SINGAPORE: Japanese rubber futures rose on Thursday, tracking gains in the Shanghai market and buoyed by stronger domestic equities as an easing Covid-19 curbs in some Chinese cities lifted demand sentiment.

The Osaka Exchange rubber contract for May delivery was up 2.0 yen, or 0.9%, at 217.5 yen ($1.59) per kg, as of 0200 GMT. The rubber contract on the Shanghai futures exchange for January delivery was up 160 yuan, or 1.3%, at 12,930 yuan ($1,831) per tonne.

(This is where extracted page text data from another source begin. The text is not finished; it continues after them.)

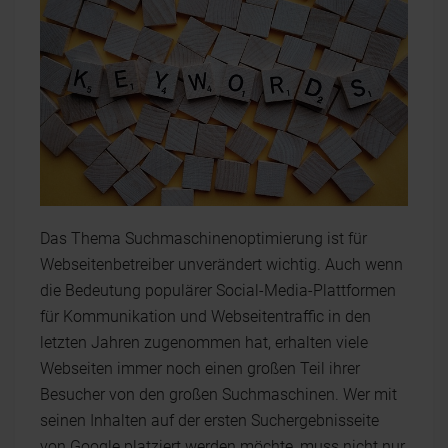
Das Thema Suchmaschinenoptimierung ist für
Webseitenbetreiber unverändert wichtig. Auch wenn
die Bedeutung populärer Social-Media-Plattformen
für Kommunikation und Webseitentraffic in den
letzten Jahren zugenommen hat, erhalten viele
Webseiten immer noch einen großen Teil ihrer
Besucher von den großen Suchmaschinen. Wer mit
seinen Inhalten auf der ersten Suchergebnisseite
von Google platziert werden möchte, muss nicht nur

Japan’s benchmark Nikkei share average opened up 1.09%. Chinese cities of Guangzhou and Chongqing announced an easing of Covid curbs on Wednesday, a day after demonstrators in southern Guangzhou clashed with police amid a string of protests against the world’s toughest coronavirus restrictions. Mainland China’s Health Commission reported 36,061 new coronavirus cases for Nov. 30, compared with 37,828 new cases a day earlier.

China’s factory activity shrank in November as widespread Covid curbs disrupted manufacturers’ output, a private sector survey showed. Japan’s manufacturing activity contracted for the first time in nearly two years in November, a private survey showed, as a slump in demand and output deepened driven largely by a slowdown in the global economy and still-elevated inflationary pressures.